Submitted to: Applied and Environmental Microbiology
Publication Type: Peer Reviewed Journal
Publication Acceptance Date: 7/30/2020
Publication Date: 10/1/2020
Citation: Niedermeyer, J., Miller, W.G., Yee, E., Harris, A., Emanuel, R., Jass, T., Nelson, N., Kathariou, S. 2020. Search for Campylobacter reveals high prevalence and pronounced genetic diversity of Arcobacter butzleri in floodwater samples associated with Hurricane Florence, North Carolina, USA. Applied and Environmental Microbiology. 20:e01118-20.

Interpretive Summary: The human pathogens Campylobacter and Arcobacter butzleri are commonly isolated from food animals and agricultural regions, with A. butzleri recovered often from fresh water samples. Hurricane Florence caused extreme flooding in eastern North Carolina, a region dense in swine and poultry (especially turkeys) production, during September 2018. In this study, water samples were collected from streams, floodplains and other water sources at two different times post-hurricane and selectively enriched for Campylobacter. Only one sample was positive for Campylobacter. However, the methods used to isolate Campylobacter readily yielded Arcobacter from 73% of the floodwater samples. Characterization of 112 Arcobacter isolates indicated that all were A. butzleri with most of them novel types. Two major groups were identified, one primarily associated with poultry, swine and seafood isolates, while the other associated with human and ruminant (for example, cattle) isolates. These data suggest that A. butzleri exhibits high prevalence and diversity in post-hurricane floodwaters from a farm-dense region, while Campylobacter was uncommon. Further studies of pre-and post-hurricane samples will be needed to examine the impact of severe storms on the prevalence and types of A. butzleri in this and other regions dense in food animal production.

Technical Abstract: In September 2018, Hurricane Florence caused extreme flooding in eastern North Carolina, USA, a region dense in concentrated production of swine and poultry, especially turkeys. In this study, water samples (n=88) were collected from streams, floodplains and ephemeral water bodies at two different times post-hurricane and selectively enriched for Campylobacter using Bolton broth enrichment and isolation on mCCDA microaerobically at 42oC. Only one sample was positive for Campylobacter.
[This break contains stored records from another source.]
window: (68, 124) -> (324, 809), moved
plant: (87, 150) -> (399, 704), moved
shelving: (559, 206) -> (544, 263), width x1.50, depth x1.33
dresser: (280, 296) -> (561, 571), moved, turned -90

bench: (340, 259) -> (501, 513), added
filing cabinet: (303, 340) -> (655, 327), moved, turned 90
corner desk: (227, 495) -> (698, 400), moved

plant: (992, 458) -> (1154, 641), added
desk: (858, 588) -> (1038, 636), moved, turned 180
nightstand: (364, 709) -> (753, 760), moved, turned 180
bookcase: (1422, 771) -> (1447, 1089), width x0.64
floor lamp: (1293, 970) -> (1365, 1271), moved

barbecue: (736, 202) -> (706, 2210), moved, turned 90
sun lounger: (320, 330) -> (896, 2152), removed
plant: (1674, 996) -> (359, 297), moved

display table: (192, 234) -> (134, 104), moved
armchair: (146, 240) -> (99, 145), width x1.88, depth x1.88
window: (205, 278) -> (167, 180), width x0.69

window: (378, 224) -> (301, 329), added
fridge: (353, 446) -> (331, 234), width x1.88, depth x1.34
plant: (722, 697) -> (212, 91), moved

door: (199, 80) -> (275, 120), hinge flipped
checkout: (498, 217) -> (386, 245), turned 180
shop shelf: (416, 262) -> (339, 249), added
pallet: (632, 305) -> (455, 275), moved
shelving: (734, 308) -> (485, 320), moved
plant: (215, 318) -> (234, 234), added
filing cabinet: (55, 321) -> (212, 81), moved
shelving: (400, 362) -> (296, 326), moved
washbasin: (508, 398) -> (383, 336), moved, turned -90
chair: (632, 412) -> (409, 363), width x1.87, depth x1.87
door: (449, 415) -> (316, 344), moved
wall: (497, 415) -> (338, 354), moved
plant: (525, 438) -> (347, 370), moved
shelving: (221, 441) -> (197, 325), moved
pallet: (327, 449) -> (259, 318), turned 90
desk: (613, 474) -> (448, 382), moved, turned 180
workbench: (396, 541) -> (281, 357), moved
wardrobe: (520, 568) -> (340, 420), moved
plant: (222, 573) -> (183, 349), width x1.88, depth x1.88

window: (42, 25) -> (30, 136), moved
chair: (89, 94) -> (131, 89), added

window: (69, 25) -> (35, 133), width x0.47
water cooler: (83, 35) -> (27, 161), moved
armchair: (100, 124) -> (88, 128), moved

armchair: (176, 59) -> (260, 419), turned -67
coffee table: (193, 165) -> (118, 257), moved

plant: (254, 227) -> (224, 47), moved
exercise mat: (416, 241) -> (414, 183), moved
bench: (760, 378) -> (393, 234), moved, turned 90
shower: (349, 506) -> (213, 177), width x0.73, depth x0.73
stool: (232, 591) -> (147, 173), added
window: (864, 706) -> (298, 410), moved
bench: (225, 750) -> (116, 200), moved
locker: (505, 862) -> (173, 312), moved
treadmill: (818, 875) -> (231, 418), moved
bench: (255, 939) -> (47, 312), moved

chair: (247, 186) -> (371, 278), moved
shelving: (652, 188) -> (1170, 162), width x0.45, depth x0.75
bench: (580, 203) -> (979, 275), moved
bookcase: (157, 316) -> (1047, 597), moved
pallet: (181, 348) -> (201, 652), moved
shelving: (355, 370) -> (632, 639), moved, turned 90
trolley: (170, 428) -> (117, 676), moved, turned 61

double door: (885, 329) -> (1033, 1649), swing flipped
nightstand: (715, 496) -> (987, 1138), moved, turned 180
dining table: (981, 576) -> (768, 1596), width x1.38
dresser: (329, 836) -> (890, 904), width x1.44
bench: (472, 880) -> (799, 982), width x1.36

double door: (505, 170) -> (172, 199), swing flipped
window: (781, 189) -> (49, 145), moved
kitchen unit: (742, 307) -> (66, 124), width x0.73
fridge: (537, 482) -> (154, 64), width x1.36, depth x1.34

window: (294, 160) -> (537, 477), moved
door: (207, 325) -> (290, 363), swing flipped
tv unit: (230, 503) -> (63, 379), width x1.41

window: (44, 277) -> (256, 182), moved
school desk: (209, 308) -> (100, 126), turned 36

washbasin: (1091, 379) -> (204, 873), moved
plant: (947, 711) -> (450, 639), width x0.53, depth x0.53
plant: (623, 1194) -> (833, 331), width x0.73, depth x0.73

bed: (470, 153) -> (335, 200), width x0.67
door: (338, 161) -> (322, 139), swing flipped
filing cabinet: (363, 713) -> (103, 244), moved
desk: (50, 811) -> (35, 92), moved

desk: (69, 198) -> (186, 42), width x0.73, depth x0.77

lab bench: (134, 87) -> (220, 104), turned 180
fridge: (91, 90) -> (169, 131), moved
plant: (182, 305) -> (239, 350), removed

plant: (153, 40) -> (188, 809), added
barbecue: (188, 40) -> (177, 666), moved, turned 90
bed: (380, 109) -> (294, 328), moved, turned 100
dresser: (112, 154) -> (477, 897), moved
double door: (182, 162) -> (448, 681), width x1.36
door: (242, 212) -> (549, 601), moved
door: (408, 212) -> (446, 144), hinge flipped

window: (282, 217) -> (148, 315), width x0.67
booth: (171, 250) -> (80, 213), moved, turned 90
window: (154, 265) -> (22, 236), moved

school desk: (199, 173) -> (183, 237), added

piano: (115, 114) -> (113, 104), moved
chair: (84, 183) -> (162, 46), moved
However, the methods employed to isolate Campylobacter readily yielded Arcobacter from 73% of the floodwater samples. The Arcobacter isolates failed to grow on Mueller-Hinton agar at 25, 30, 37 or 42oC microaerobically or aerobically. However, they could be readily sub-cultured on mCCDA at 42oC microaerobically and on brain heart infusion microaerobically at 42oC and aerobically at 30 oC. Multilocus sequence typing of 112 Arcobacter isolates indicated that all were A. butzleri. The majority (91%) of the isolates exhibited novel sequence types (STs), resulting in the identification of 67 novel STs. Two major clades were identified, one clustering primarily with poultry, swine and seafood isolates, while the other with human and ruminant isolates. Most previously-described STs were shared with isolates from poultry, swine, and ruminants. The data suggest that A. butzleri exhibits high prevalence and diversity in post-hurricane floodwaters from a farm-dense region, while Campylobacter was uncommon. Further studies of pre-and post-hurricane samples will be needed to examine the impact of severe storms on the prevalence and genotypes of A. butzleri in this and other regions dense in food animal production.